You may have heard of or received an email offer for the Nigerian Phishing (email fraud) scam. The story goes like this. A few years ago, some crooks would send out millions of emails to potential marks (victims). The emails would say that they were an exiled Nigerian prince that was forced to flee out of his home country. He had $10 kajillion dollars in the bank and offered to split it with you if you would only give him your banking information. In other scams, the crooks would ask for money. Send them $1000 dollars and then they could go to the bank, retrieve their $10 billion and give you $2 billion as a thank you. The scam became well known as a fraud and most people recognized it immediately so they simply deleted the email.
However, contrary to what you might expect, the scam did not disappear. I still receive these emails on a regular basis, and they even keep the Nigerian prince rather than change it to, for example, an Indonesian princess. Since almost everybody has heard of this scam, what was the point?
Crooks could immediately identify potential marks by sending out this particular scam. If the crooks made up a new scam, they would receive many replies to their email, but most of them would not be gullible enough to hand over actual cash. By keeping the Nigerian prince scam, they could immediately and efficiently identify the most gullible people who would hand over cash. In this way, the Nigerian prince scam is a great marker for gullibility.

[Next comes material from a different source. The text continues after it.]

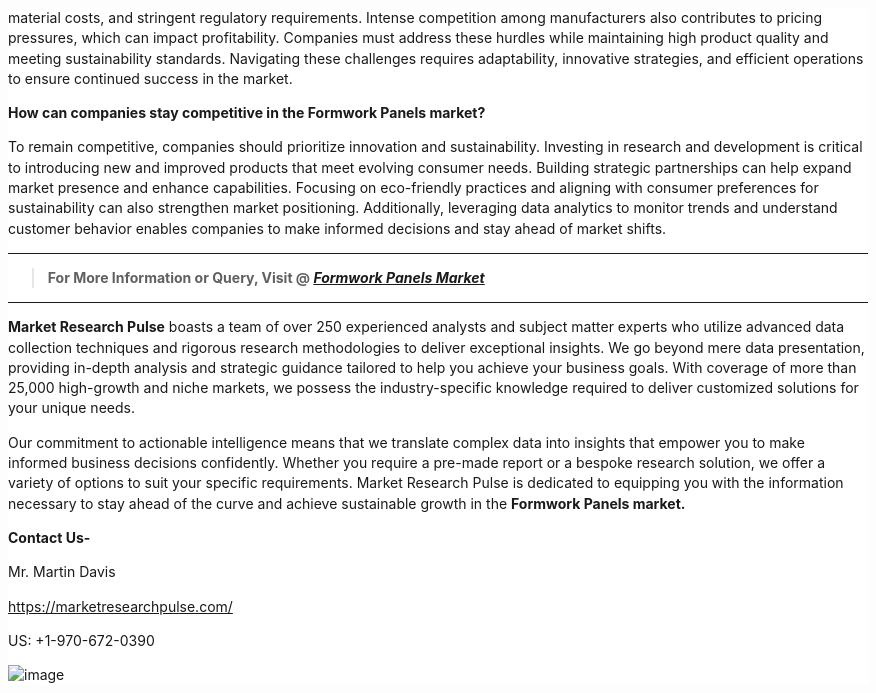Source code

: material costs, and stringent regulatory requirements. Intense competition among manufacturers also contributes to pricing pressures, which can impact profitability. Companies must address these hurdles while maintaining high product quality and meeting sustainability standards. Navigating these challenges requires adaptability, innovative strategies, and efficient operations to ensure continued success in the market.</p><p><strong>How can companies stay competitive in the Formwork Panels market?</strong></p><p>To remain competitive, companies should prioritize innovation and sustainability. Investing in research and development is critical to introducing new and improved products that meet evolving consumer needs. Building strategic partnerships can help expand market presence and enhance capabilities. Focusing on eco-friendly practices and aligning with consumer preferences for sustainability can also strengthen market positioning. Additionally, leveraging data analytics to monitor trends and understand customer behavior enables companies to make informed decisions and stay ahead of market shifts.</p><hr /><blockquote><p><strong>For More Information or Query, Visit @&nbsp;<em><a href="https://marketresearchpulse.com/report/41375/formwork-panels-market?utm_source=Linkedin&utm_medium=0111">Formwork Panels Market</a></em></strong></p></blockquote><hr /><p><strong>Market Research Pulse</strong> boasts a team of over 250 experienced analysts and subject matter experts who utilize advanced data collection techniques and rigorous research methodologies to deliver exceptional insights. We go beyond mere data presentation, providing in-depth analysis and strategic guidance tailored to help you achieve your business goals. With coverage of more than 25,000 high-growth and niche markets, we possess the industry-specific knowledge required to deliver customized solutions for your unique needs.</p><p>Our commitment to actionable intelligence means that we translate complex data into insights that empower you to make informed business decisions confidently. Whether you require a pre-made report or a bespoke research solution, we offer a variety of options to suit your specific requirements. Market Research Pulse is dedicated to equipping you with the information necessary to stay ahead of the curve and achieve sustainable growth in the <strong>Formwork Panels market.</strong></p><p><strong>Contact Us-</strong></p><p>Mr. Martin Davis</p><p>https://marketresearchpulse.com/</p><p>US: +1-970-672-0390</p>
![image](https://github.com/user-attachments/assets/43d10732-566e-40a1-8177-4bc056072695)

The Calories In/ Calories Out (CICO) model performs the same task for me. The CICO model has been tested over and over again. Multiple trials have shown it to be a complete failure. If somebody vociferously defends the CICO paradigm, I can immediately and efficiently identify them as people who have not really understood what causes obesity, and have no serious grasp of the physiology behind weight gain. These are the people who keep parroting ‘A calorie is a calorie’, as if I had asked them ‘Is a calorie a calorie’? The question I ask is ‘Are all calories equally fattening’, to which they usually stare blankly at me, before replying ‘It’s all about calories’, as if the body had any actual method of measuring calories.
The CICO model is very useful because it efficiently flags people who are not all that knowledgable about obesity, and I can safely ignore them. There are many of these people out there, and not everybody is worth listening to.